With a voice that has been described as having the texture of ‘smoke and velvet’ Kirsty McGee has created a unique songbook, drawing on old vinyl blues, gospel, ’30s jazz, Brechtian ballads and Brill Building sensibilities…all couched in whiskey tones, rending refrains and raw honesty. An innate curiousity, a DIY ethic and with an abiding love of the Great American Songbook, have produced music that’s hard to categorise but difficult to ignore.
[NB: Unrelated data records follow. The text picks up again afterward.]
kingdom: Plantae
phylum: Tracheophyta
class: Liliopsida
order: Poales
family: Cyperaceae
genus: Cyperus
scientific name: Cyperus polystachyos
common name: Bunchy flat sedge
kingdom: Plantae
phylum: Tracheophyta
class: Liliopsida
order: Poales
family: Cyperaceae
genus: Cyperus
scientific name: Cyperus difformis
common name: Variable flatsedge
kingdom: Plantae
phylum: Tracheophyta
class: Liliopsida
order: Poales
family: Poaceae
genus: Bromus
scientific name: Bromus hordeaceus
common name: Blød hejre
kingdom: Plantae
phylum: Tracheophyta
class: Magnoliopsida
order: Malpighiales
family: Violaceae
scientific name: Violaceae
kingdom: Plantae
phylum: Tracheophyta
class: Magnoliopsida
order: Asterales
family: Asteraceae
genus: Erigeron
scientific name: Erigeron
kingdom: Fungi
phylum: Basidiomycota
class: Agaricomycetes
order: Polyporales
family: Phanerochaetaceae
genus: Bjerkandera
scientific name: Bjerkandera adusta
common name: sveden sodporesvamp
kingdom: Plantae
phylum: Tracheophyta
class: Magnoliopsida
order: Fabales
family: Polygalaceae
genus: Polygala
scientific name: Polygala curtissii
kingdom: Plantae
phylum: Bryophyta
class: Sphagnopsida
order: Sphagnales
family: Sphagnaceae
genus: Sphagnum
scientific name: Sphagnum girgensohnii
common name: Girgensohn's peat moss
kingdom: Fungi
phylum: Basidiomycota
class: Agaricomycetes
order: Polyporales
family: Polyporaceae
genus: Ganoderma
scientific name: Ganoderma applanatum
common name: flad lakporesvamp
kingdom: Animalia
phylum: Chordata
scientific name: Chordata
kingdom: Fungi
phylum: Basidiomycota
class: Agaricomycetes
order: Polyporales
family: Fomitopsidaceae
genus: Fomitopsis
Over the course of 18 years, Kirsty McGee’s career as a touring artist has taken her through 13 countries and from the Arctic to the Mojave desert forging a kind of music she calls ‘hobopop’ – music with no fixed genre. Citing influences such as Louis Armstrong, Lhasa De Sela and Sister Rosetta Tharpe, Kirsty has forged links and collaborations with luminaries like Go Go Penguin’s Rob Turner and Nick Blacka, veteran producer John Wood (Nick Drake, Sandy Denny) and New York jazz legend Marc Ribot (Tom Waits, John Zorn).

Her 8th album, The Deafening Sound Of Stars features players from Beats & Pieces Big Band, Richard Hawley band and arrangements inspired by Mulatu Astatke and Tom Waits. The bigger arrangements create an album that’s cinematic in its musical scope and that delights in exploring musical colour, shape and form. The album tips a battered hat to her roots in Americana songwriting and draws inspiration from the warmth and playfulness of the jazz standards of the 1930s and 40s.

Kirsty is a genuine original: a multi-instrumentalist equally at home with the bass flute and the musical saw; a songsmith with very few peers at her level of craft. 2020 has brought a new scope and freedom to Kirsty’s work. With numerous side-projects including the Transatlantic songwriter collaboration Ocotillo, British-based new psychedelica project All The Bees and her work as a session musician and flute arranger, this new chapter will see her focus shift to setting up a home studio and building partnerships with a view to working for synch.

That her music pairs beautifully with film can be attested to by her growing pedigree: In 2013 her song Sandman was featured on UK filmmaker Danny Boyle’s movie Trance & tweeted about by Emma Watson. Vladimir Bilenjki’s HBO Europe release of his film Dad uses her song The Glimmer in the Corner of Your Eye in its end credits. Whilst much of her earlier catalogue is administered by Universal and BMG, The Deafening Sound of Stars is entirely one-stop.

Praise for The Deafening Sound of Stars:

“An unqualified celestial masterpiece and the most ineffable romantic album of the year. One to fall in love with and to.”
Mike Davies, Folk Radio UK

“The Deafening Sound of Stars is an embarrassment of riches, with more lyrical depth than most… bruised by grace, Trance-like, ethereal, intimate…honest, sensitive & intelligent.”
Mike Butler, Dyverse Music Blog

Whatever, this irresistible, “quietly deafening” – and exceedingly compelling – record may well be reckoned Kirsty’s finest achievement to date, as well as a serious contender for the year’s best-albums list.